One would guess that the big Yahoo layoff-reorganization includes a culling of some the company’s weaker properties — and yes, we’re hearing today that this includes Music and possibly Movies, popular sites that don’t monetize well.
Word has been leaking out since last week, when Digital Music News wrote a well-sourced article that didn’t make the situation sound good. “Will there be a music-dot-yahoo-dot-com?,” it quoted one person as saying. “Yes. But will it be integral to the future success to Yahoo? No. Has the traffic been good? No. Has this content been consistently interesting to advertisers? No.”
We hear that this is correct — Music is going to be a shell of itself if it is not shut down completely. Its leaders are in the process of being let go, and aren’t being replaced, we’ve confirmed with a source. Music had around 25 million monthly uniques as of the end of last year, according to comScore.
A similar fate could be happening to other Entertainment properties, including Movies, another source says.

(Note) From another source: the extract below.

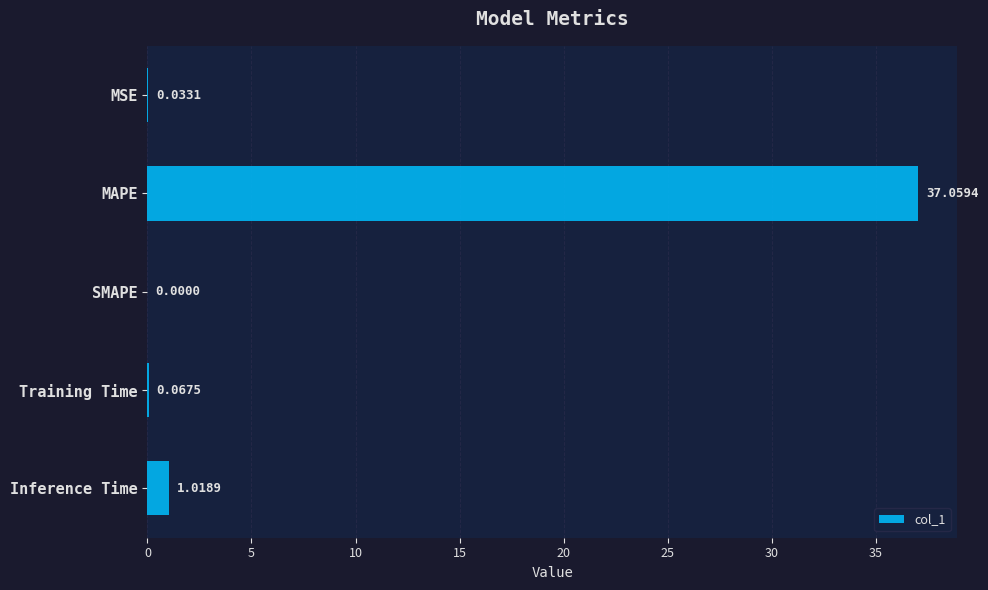

What is the greatest value displayed?

37.1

Update: “There’s absolutely no truth in the rumor that Yahoo Music is closing,” a spokesperson says, which isn’t exactly a rebuttal of this article. “Entertainment still continues to be a big focus for Yahoo.”
Ross Levinsohn, the newly-installed director of the widespread media division that includes these sites, is most interested in video, a third source adds, as it is better able to attract advertiser interest. Indeed, Yahoo’s sites have been able to produce a total of nearly 61 million U.S. unique visitors in February, according to comScore — a distant but still significant second to Google. There’s recent growth to add to the story, powered by the ABC News partnership.

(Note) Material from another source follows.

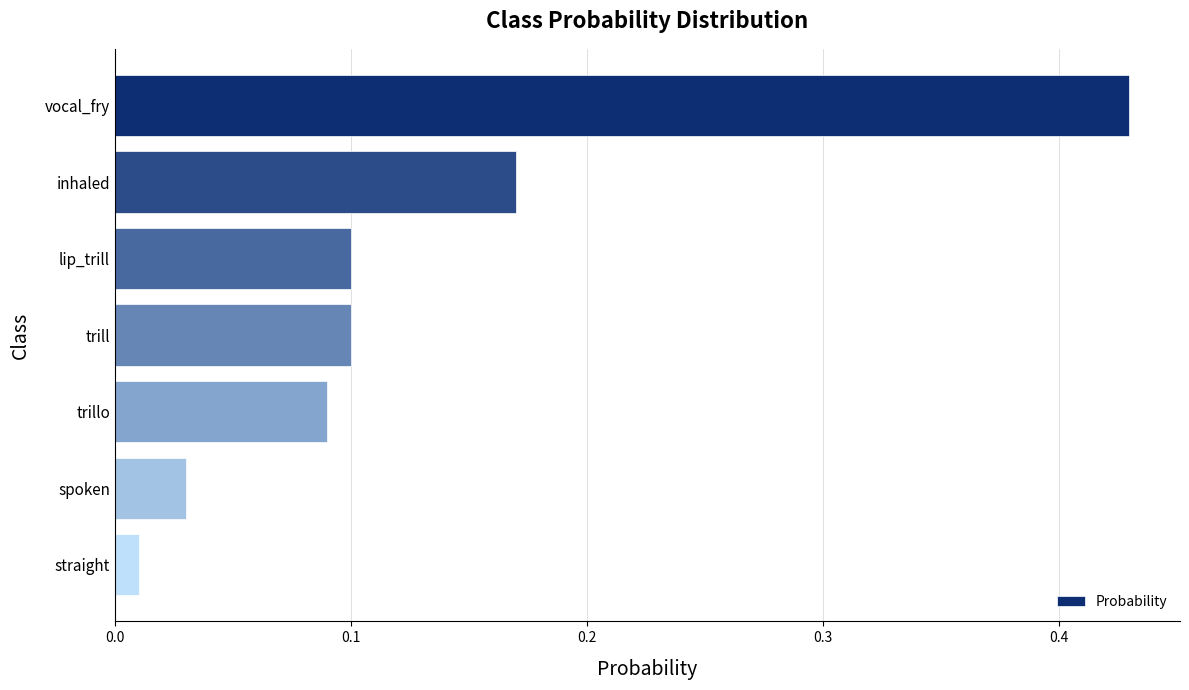

The chart shows a value of 0.1 at trill. True or false?

True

More broadly, portal-driven sites like these have been supplanted over the years by social networks — first Myspace (which Levinsohn knows all about as he bought it for News Corp), then Facebook — and now mobile apps.
Yahoo has been plugging away at its music service for more than a decade and the rise and decline of that business is a cautionary tale in its own right. Yahoo first got its hands on the property back in 2001 when it bought Launch Media for $12 million. It added to that with a further acquisition: music playing, downloading and digitizing service Musicmatch, reportedly bought for $160 million.
Yahoo eventually branded the combined service as Yahoo Music in 2005. But with monetizing proving elusive for the service even then, when it was ranking as the web’s most popular music site, in 2008 it shut down the on-demand part of the business (Yahoo Music Unlimited) and signed a deal with Rhapsody to provide those services. The Rhapsody deal is still in place today.